Consigne donnée: Recopiez mot pour mot le passage du texte sur le vélo qui va de « Choisir entre vélo » jusqu'à « le bon coin). ».

Extrait fourni:
--------------------------------------------------
L'histoire :
La différence entre la position du cycliste et celui du conducteur de voiture en dit long sur la dignité de la pratique. La position du cycliste, droit comme un i, évoque les poses de la statuaire antique et renvoie une image noble de l’humanité. Tandis que la position du conducteur évoque plutôt le C cédille et rappelle le téléspectateur avachi dans son sofa ; soit le reflet indigne de l’espèce humaine…
Principe 1 : Tout corps posé sur un vélo voit son regard sur le monde modifié. Principe 2 : Le vélo nous déplace à l’extérieur… mais surtout à l’intérieur de soi. Axiome 1 : A vélo, ça n’est jamais le même qui part et qui revient. Axiome 2 : La bonne humeur est le don du vélo à l’espèce humaine.
Choisir entre vélo ou voiture, ce sont deux visions du monde, mais aussi deux choix de vie. Aller vite ou à son rythme. Consommer des ressources ou l’énergie naturelle. Refuser le climat ou l’accepter. Etre isolé du monde ou au contact. Accepter l’effort ou le refuser. Choisir l’encombrant, le lourd, le clinquant (1500 Kg, 30 000 €) ; ou le fluide, le léger, le modeste (8 Kg, 50€ sur le bon coin).
--------------------------------------------------
Partie données:
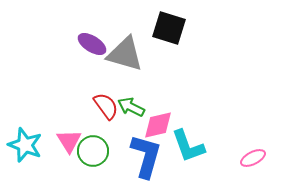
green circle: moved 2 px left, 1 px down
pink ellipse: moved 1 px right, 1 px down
--------------------------------------------------
Réponse finale:
Choisir entre vélo ou voiture, ce sont deux visions du monde, mais aussi deux choix de vie. Aller vite ou à son rythme. Consommer des ressources ou l’énergie naturelle. Refuser le climat ou l’accepter. Etre isolé du monde ou au contact. Accepter l’effort ou le refuser. Choisir l’encombrant, le lourd, le clinquant (1500 Kg, 30 000 €) ; ou le fluide, le léger, le modeste (8 Kg, 50€ sur le bon coin).